--- Work instructions ---
Copy every entry exactly as given, minus the images.

Collected data:
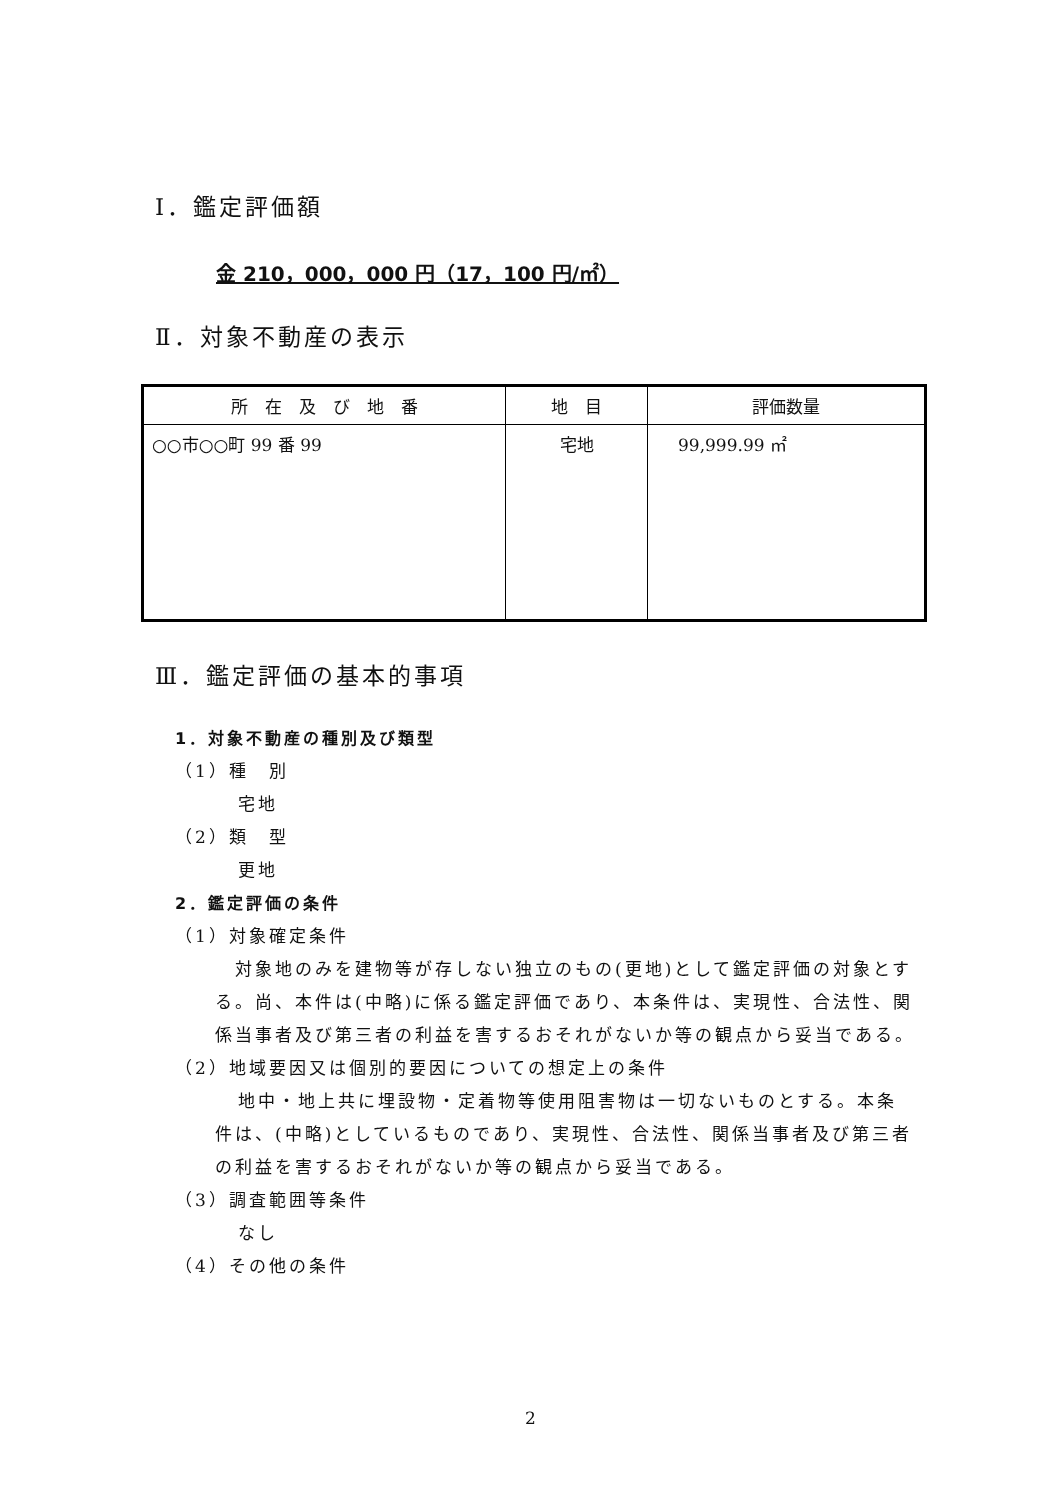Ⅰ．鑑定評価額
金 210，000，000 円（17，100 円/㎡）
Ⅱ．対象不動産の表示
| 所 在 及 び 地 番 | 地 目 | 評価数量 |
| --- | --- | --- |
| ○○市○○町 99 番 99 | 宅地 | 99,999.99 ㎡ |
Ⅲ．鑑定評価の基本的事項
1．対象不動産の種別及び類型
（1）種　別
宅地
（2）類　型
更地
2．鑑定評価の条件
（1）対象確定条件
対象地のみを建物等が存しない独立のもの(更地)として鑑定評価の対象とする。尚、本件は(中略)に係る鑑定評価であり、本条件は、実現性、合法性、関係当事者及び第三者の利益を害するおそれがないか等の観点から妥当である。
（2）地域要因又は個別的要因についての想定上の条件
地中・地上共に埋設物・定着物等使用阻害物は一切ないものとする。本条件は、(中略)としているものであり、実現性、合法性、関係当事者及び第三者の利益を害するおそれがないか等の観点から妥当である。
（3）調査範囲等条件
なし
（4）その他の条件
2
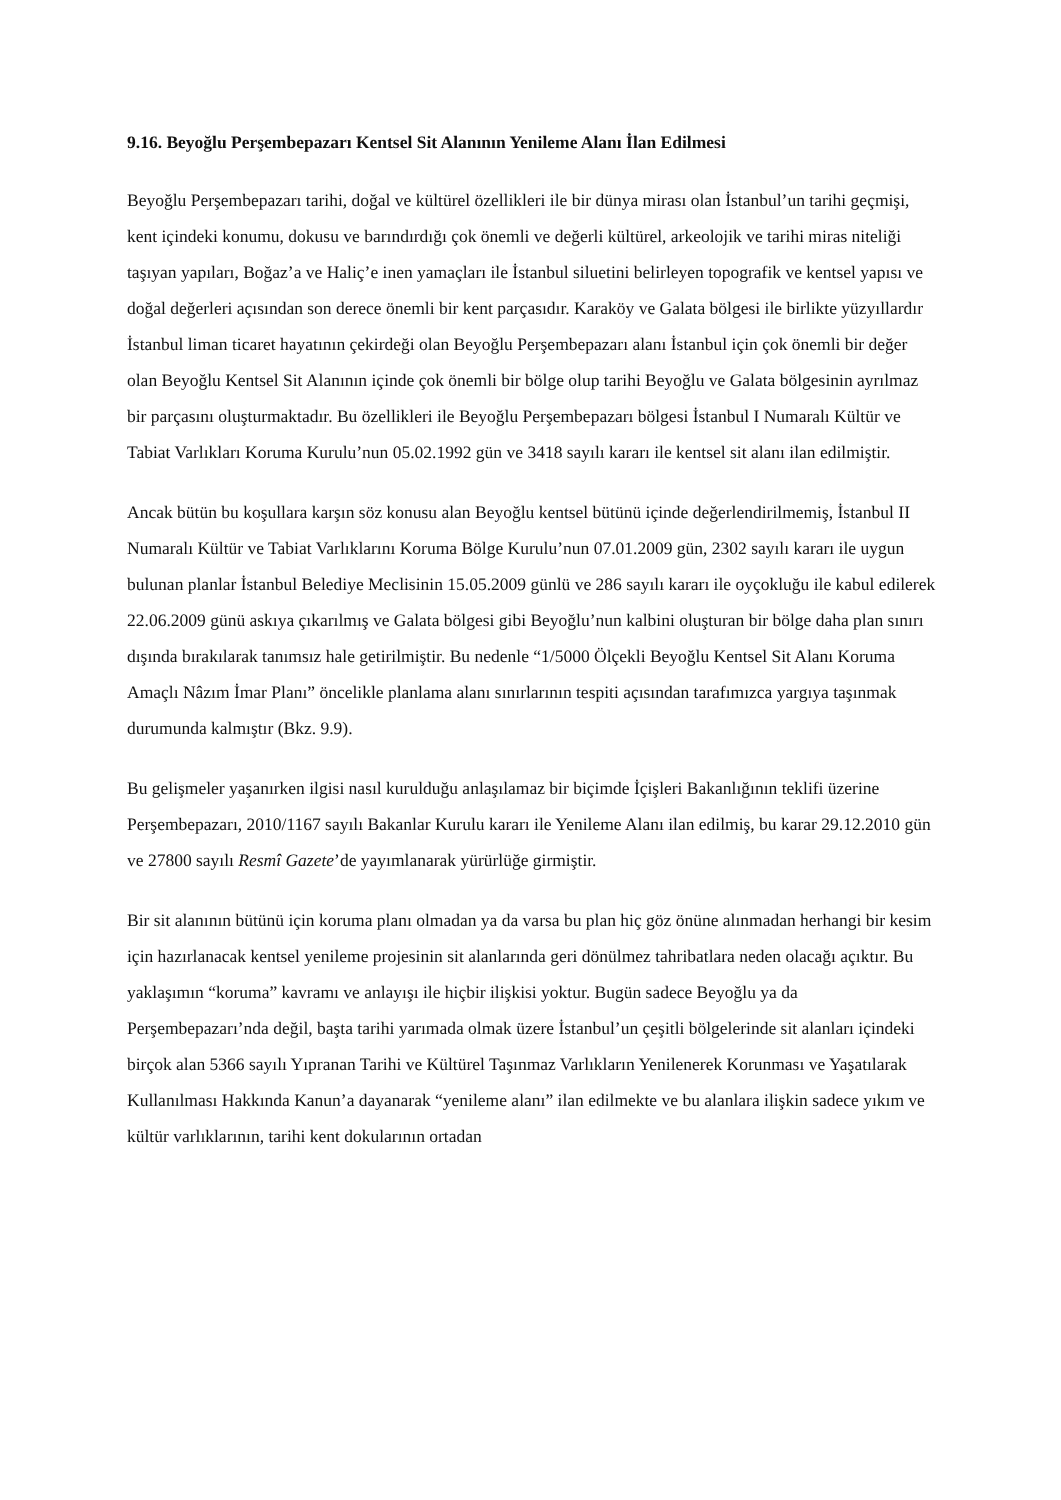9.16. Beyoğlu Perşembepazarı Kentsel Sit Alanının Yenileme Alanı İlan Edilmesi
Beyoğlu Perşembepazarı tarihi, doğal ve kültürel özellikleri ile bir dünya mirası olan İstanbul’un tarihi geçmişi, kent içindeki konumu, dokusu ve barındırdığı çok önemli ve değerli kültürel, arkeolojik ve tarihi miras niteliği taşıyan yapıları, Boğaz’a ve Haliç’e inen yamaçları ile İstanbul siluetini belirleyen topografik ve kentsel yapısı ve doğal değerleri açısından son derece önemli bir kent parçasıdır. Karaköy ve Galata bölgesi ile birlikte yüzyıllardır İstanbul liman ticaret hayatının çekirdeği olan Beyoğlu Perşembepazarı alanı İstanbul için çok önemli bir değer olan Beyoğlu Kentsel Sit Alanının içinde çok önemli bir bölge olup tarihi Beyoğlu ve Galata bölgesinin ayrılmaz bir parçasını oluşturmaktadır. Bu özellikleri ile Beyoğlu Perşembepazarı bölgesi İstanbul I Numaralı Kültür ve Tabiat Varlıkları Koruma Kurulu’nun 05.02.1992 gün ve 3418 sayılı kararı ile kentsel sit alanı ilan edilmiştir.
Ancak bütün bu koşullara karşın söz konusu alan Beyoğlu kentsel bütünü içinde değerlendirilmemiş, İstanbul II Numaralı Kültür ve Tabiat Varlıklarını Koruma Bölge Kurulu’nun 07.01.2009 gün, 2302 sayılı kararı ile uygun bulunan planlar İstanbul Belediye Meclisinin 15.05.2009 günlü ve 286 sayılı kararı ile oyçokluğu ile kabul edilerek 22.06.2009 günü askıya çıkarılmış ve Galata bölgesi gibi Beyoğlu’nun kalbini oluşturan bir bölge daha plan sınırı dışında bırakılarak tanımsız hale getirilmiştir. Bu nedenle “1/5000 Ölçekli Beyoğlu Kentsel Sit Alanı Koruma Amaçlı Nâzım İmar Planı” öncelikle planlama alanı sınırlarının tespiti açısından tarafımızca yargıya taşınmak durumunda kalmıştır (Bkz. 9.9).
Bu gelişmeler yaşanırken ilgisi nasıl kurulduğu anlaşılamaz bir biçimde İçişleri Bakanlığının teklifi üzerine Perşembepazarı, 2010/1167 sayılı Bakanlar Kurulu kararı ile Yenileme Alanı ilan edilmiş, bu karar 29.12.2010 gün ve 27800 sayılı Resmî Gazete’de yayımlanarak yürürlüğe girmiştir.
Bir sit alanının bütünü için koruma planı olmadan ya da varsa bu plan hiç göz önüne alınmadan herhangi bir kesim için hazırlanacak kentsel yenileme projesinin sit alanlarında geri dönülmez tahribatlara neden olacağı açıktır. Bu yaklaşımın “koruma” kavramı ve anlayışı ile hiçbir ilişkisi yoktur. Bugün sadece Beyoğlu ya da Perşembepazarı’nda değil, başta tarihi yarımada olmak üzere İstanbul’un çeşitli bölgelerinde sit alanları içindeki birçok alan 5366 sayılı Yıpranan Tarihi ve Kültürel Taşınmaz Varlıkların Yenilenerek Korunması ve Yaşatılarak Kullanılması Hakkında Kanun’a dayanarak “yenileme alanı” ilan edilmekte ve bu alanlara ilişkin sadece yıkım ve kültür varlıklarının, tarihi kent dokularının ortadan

--- Task solution ---
Ⅰ．鑑定評価額
金 210，000，000 円（17，100 円/㎡）
Ⅱ．対象不動産の表示
| 所 在 及 び 地 番 | 地 目 | 評価数量 |
| --- | --- | --- |
| ○○市○○町 99 番 99 | 宅地 | 99,999.99 ㎡ |
Ⅲ．鑑定評価の基本的事項
1．対象不動産の種別及び類型
（1）種　別
宅地
（2）類　型
更地
2．鑑定評価の条件
（1）対象確定条件
対象地のみを建物等が存しない独立のもの(更地)として鑑定評価の対象とする。尚、本件は(中略)に係る鑑定評価であり、本条件は、実現性、合法性、関係当事者及び第三者の利益を害するおそれがないか等の観点から妥当である。
（2）地域要因又は個別的要因についての想定上の条件
地中・地上共に埋設物・定着物等使用阻害物は一切ないものとする。本条件は、(中略)としているものであり、実現性、合法性、関係当事者及び第三者の利益を害するおそれがないか等の観点から妥当である。
（3）調査範囲等条件
なし
（4）その他の条件
2
9.16. Beyoğlu Perşembepazarı Kentsel Sit Alanının Yenileme Alanı İlan Edilmesi
Beyoğlu Perşembepazarı tarihi, doğal ve kültürel özellikleri ile bir dünya mirası olan İstanbul’un tarihi geçmişi, kent içindeki konumu, dokusu ve barındırdığı çok önemli ve değerli kültürel, arkeolojik ve tarihi miras niteliği taşıyan yapıları, Boğaz’a ve Haliç’e inen yamaçları ile İstanbul siluetini belirleyen topografik ve kentsel yapısı ve doğal değerleri açısından son derece önemli bir kent parçasıdır. Karaköy ve Galata bölgesi ile birlikte yüzyıllardır İstanbul liman ticaret hayatının çekirdeği olan Beyoğlu Perşembepazarı alanı İstanbul için çok önemli bir değer olan Beyoğlu Kentsel Sit Alanının içinde çok önemli bir bölge olup tarihi Beyoğlu ve Galata bölgesinin ayrılmaz bir parçasını oluşturmaktadır. Bu özellikleri ile Beyoğlu Perşembepazarı bölgesi İstanbul I Numaralı Kültür ve Tabiat Varlıkları Koruma Kurulu’nun 05.02.1992 gün ve 3418 sayılı kararı ile kentsel sit alanı ilan edilmiştir.
Ancak bütün bu koşullara karşın söz konusu alan Beyoğlu kentsel bütünü içinde değerlendirilmemiş, İstanbul II Numaralı Kültür ve Tabiat Varlıklarını Koruma Bölge Kurulu’nun 07.01.2009 gün, 2302 sayılı kararı ile uygun bulunan planlar İstanbul Belediye Meclisinin 15.05.2009 günlü ve 286 sayılı kararı ile oyçokluğu ile kabul edilerek 22.06.2009 günü askıya çıkarılmış ve Galata bölgesi gibi Beyoğlu’nun kalbini oluşturan bir bölge daha plan sınırı dışında bırakılarak tanımsız hale getirilmiştir. Bu nedenle “1/5000 Ölçekli Beyoğlu Kentsel Sit Alanı Koruma Amaçlı Nâzım İmar Planı” öncelikle planlama alanı sınırlarının tespiti açısından tarafımızca yargıya taşınmak durumunda kalmıştır (Bkz. 9.9).
Bu gelişmeler yaşanırken ilgisi nasıl kurulduğu anlaşılamaz bir biçimde İçişleri Bakanlığının teklifi üzerine Perşembepazarı, 2010/1167 sayılı Bakanlar Kurulu kararı ile Yenileme Alanı ilan edilmiş, bu karar 29.12.2010 gün ve 27800 sayılı Resmî Gazete’de yayımlanarak yürürlüğe girmiştir.
Bir sit alanının bütünü için koruma planı olmadan ya da varsa bu plan hiç göz önüne alınmadan herhangi bir kesim için hazırlanacak kentsel yenileme projesinin sit alanlarında geri dönülmez tahribatlara neden olacağı açıktır. Bu yaklaşımın “koruma” kavramı ve anlayışı ile hiçbir ilişkisi yoktur. Bugün sadece Beyoğlu ya da Perşembepazarı’nda değil, başta tarihi yarımada olmak üzere İstanbul’un çeşitli bölgelerinde sit alanları içindeki birçok alan 5366 sayılı Yıpranan Tarihi ve Kültürel Taşınmaz Varlıkların Yenilenerek Korunması ve Yaşatılarak Kullanılması Hakkında Kanun’a dayanarak “yenileme alanı” ilan edilmekte ve bu alanlara ilişkin sadece yıkım ve kültür varlıklarının, tarihi kent dokularının ortadan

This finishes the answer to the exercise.